When it comes to trucks entering the roadway, there are all sizes and types of commercial trucks. Some hauling freight, some hauling livestock, others hauling equipment or goods. Whatever the need, most things are hauled on trucks at some point in their supply chain. Some companies do hauling in-house, while others outsource to 3rd party businesses that will do the shipping and receiving for them.

This is where logo liability comes into play. Logo liability pertains to 3rd party shipping companies (such as FedEx or UPS) who use independent contractors to deliver the goods. Because they are independent contractors, they are not considered employees and, thus, are not protected or vouched for by the company itself in terms of liability. Logo liability is a way to pin liability back on the employer in cases of personal injury caused by their independent contractor.

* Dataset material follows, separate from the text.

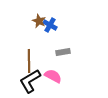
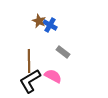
gray rectangle: rotated 48 degrees clockwise
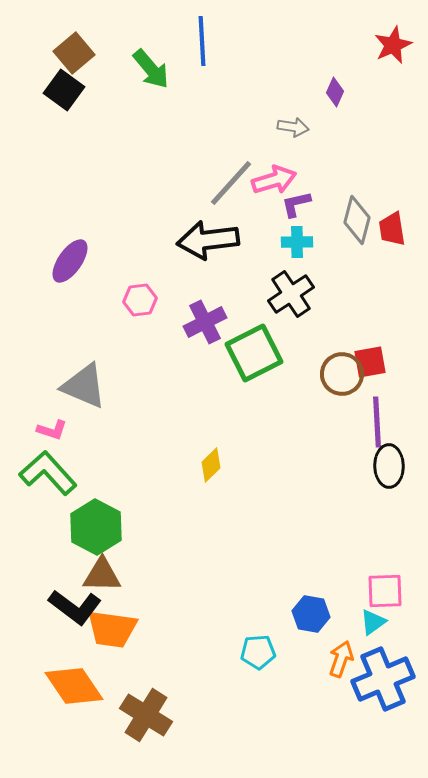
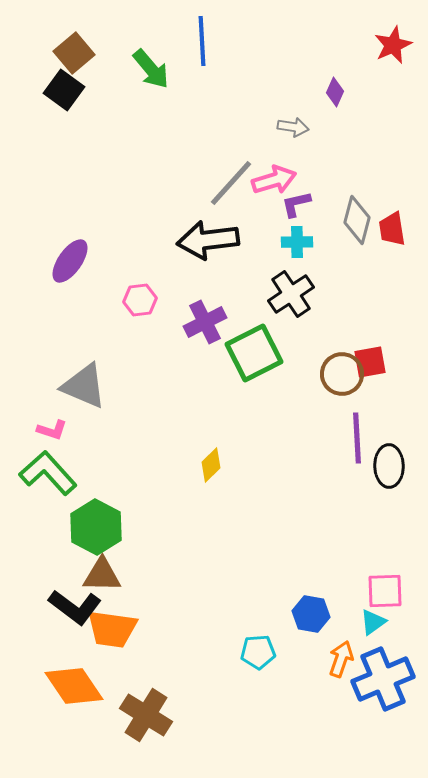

You’ve seen shipping trucks with the logo on the side of the truck or van. This is how liability can be tied back to the company. The location of the accident can have a huge impact on the ways that a company can be held accountable for an independent contractor’s actions in causing a truck accident. Case law pertaining to the jurisdiction can help to set the precedent that could be used to seek damages.

In short, a company hiring an independent contractor is not entirely off the hook for actions committed by the contractor. There can be ways to tie the contractor back to the larger company. This would then offer a higher breadth of potential damages. This is good news for those who have been impacted by truck accidents.